[Page-level text extractions]
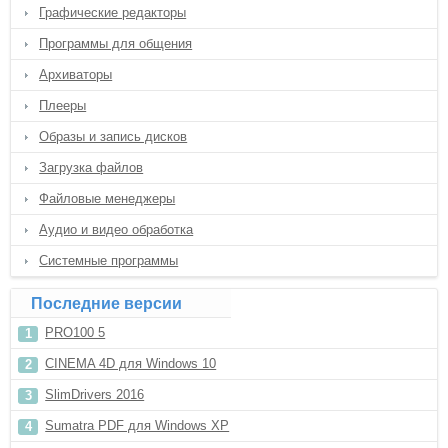
Графические редакторы
Программы для общения
Архиваторы
Плееры
Образы и запись дисков
Загрузка файлов
Файловые менеджеры
Аудио и видео обработка
Системные программы
Последние версии
PRO100 5
CINEMA 4D для Windows 10
SlimDrivers 2016
Sumatra PDF для Windows XP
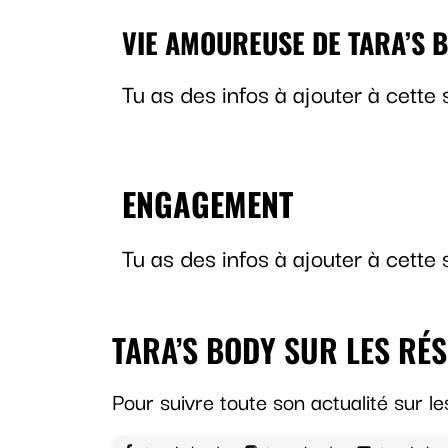
VIE AMOUREUSE DE TARA’S 
Tu as des infos à ajouter à cette
ENGAGEMENT
Tu as des infos à ajouter à cette
TARA’S BODY SUR LES RÉ
Pour suivre toute son actualité sur l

• [Assignment]: Exclude the pictures and print the rest of the data exactly.

• [Solution]:
Графические редакторы
Программы для общения
Архиваторы
Плееры
Образы и запись дисков
Загрузка файлов
Файловые менеджеры
Аудио и видео обработка
Системные программы
Последние версии
PRO100 5
CINEMA 4D для Windows 10
SlimDrivers 2016
Sumatra PDF для Windows XP
VIE AMOUREUSE DE TARA’S 
Tu as des infos à ajouter à cette
ENGAGEMENT
Tu as des infos à ajouter à cette
TARA’S BODY SUR LES RÉ
Pour suivre toute son actualité sur l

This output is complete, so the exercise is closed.